多発性硬化症(MS)は変性型運動疾患であり、一般的に自己免疫反応によって生じると考えられている。イタリアの血管外科医Paolo Zamboni は現在、 脳から血液を排出する脳脊髄血管の収縮によりMSに至るのではないかという可能性を提唱している。彼は以前、あるMS 患者グループにこの部分の閉塞を発見し、治療を行った。この結果からMS の原因と して別のモデルが示唆されており、新しい治療法につながる可能性がある。
慢性脳脊髄静脈不全(Chronic cerebrospinal venous insufficiency; CCSVI)は、頭蓋外排出に重要な血管に閉塞が生じる疾患である。Zamboni は、MS 患者にCCSVI のいくつかの組織学的マーカーがしばしば認められることに気がついた。そこで彼は、CCSVIがMS の原因ではないか、同じ血管外科手術が実行可能で安全であり、MS の症状を軽減することができるのではないかと考えた。
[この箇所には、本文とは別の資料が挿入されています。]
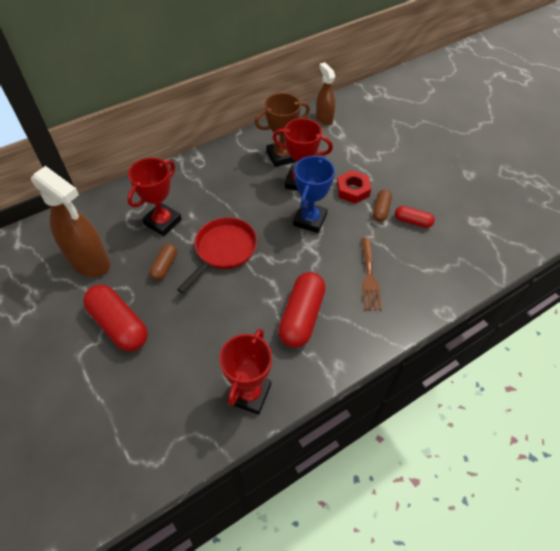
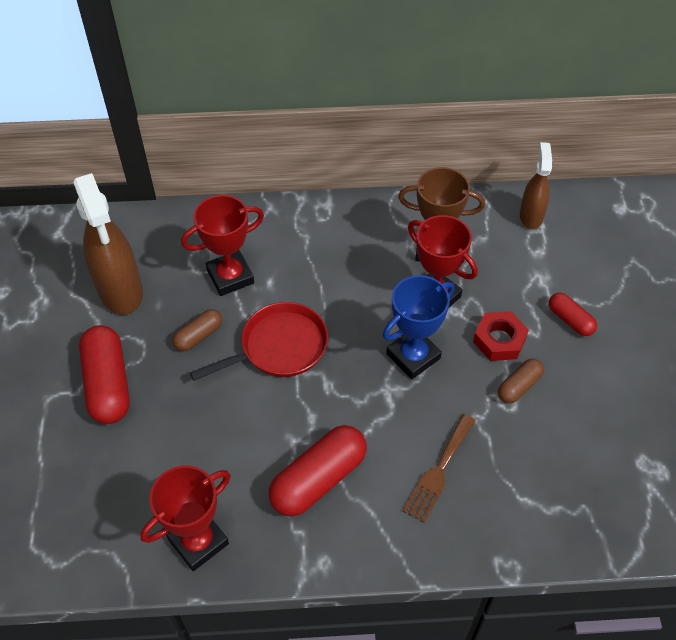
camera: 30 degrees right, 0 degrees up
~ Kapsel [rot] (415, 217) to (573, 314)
頭蓋外の脳静脈流出路に異常所見が認められた、18 ~ 65 歳のMS 患者65 例が試験対象に選ばれ、CCSVI の身体的指標と血行動態指標によってスクリーニングされ、MS の重症度によって分類された。そ の後、脳静脈流出路である血管の選択的静脈造影を用いて閉塞の大きさと性状が調べられた。
Zamboni らは狭窄の保存的な治療方法である経皮経管的血管形成術(Percutaneous transluminal angioplasty;PTA)により、この閉塞の治療を行った。治療後、静脈圧の有意な低下が認められ、追跡18 ヵ月時点での開存率は50 ~ 96%であった。神経学的測定により、MS の重症度の改善、QOL の改善、また再発率の低下も示された。この効果の程度はMS の重症度と反比例しており、ベースラインのMS の重症度が低い患者で最も改善が認められた。
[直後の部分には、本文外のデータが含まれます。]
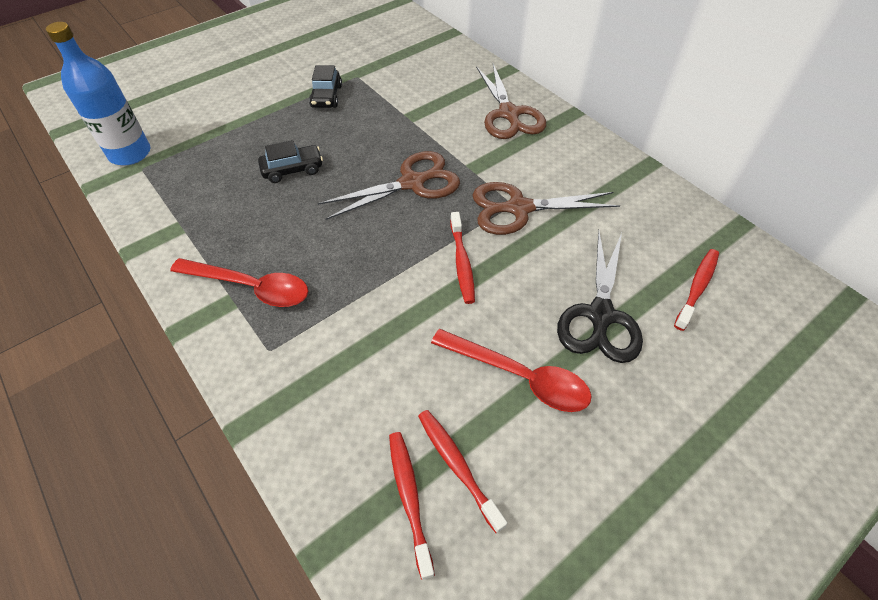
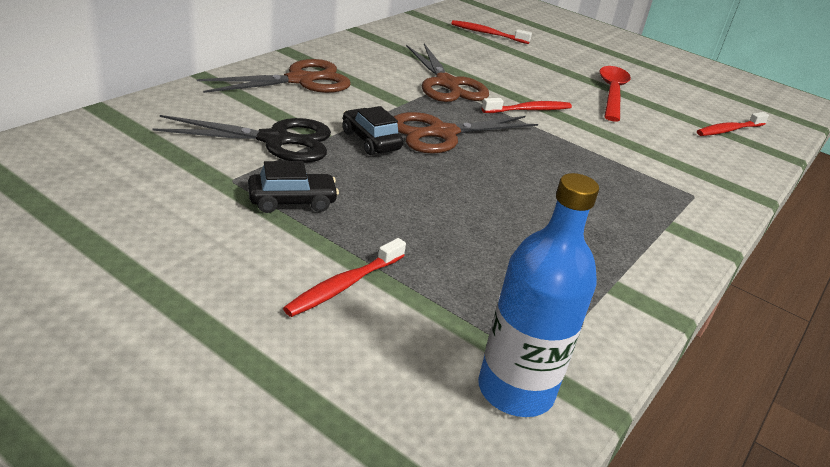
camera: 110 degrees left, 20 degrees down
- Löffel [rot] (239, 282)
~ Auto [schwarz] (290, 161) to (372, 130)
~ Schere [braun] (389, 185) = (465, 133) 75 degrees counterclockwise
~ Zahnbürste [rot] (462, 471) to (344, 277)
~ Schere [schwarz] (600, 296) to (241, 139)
以上の結果から、PTA によって効果的かつ安全に血管狭窄が低減され、MS 症状の治療が可能であることが示唆された。しかしこの結果は広く一般化することはできない。データは予備的なものであり、この試 験は治療法を評価するためにデザインされてはおらず、対照群も設けられていなかったからである。
また、Zamboni の理論が、十分なエビデンスに支えられている自己免疫モデルとどのように調和できるかは現在のところ不明である。Zamboni は、「おそらくCCSVI と、それとは独立して起きている中枢神経 系(CNS)に対する自己免疫の両方が、MS の重要な原因なのだろう」と認めている。
この試験の後に実施された、米国バッファローのチームによる試験の予備的な結果では、静脈不全の有病率がMS 患者では55%、対照では25%であることが示されており、MS と静脈不全に関連があることが支 持されている。しかしMS における血管構築の役割を解明するにはさらにデータが必要である。デトロイトのMRI Institute for Biomedical Research のMark Haacke 所長は、さらなる対照試験と平行して「CCSVIかどうか決定するために、あと30 ~ 40 分追加のスキャンをする」ことによって、MS 患者から素早く簡単にこうしたデータを集めることができると考えている。
Zamboni は、第一に「CCSVI の遺伝学とMS の遺伝学を統合する」、第二に「CCSVI の脳病態生理学の影響を調べる」、第三に「さらに治療のエビデンスを集める」、この3 つの線に沿って研究を続ける予定 である。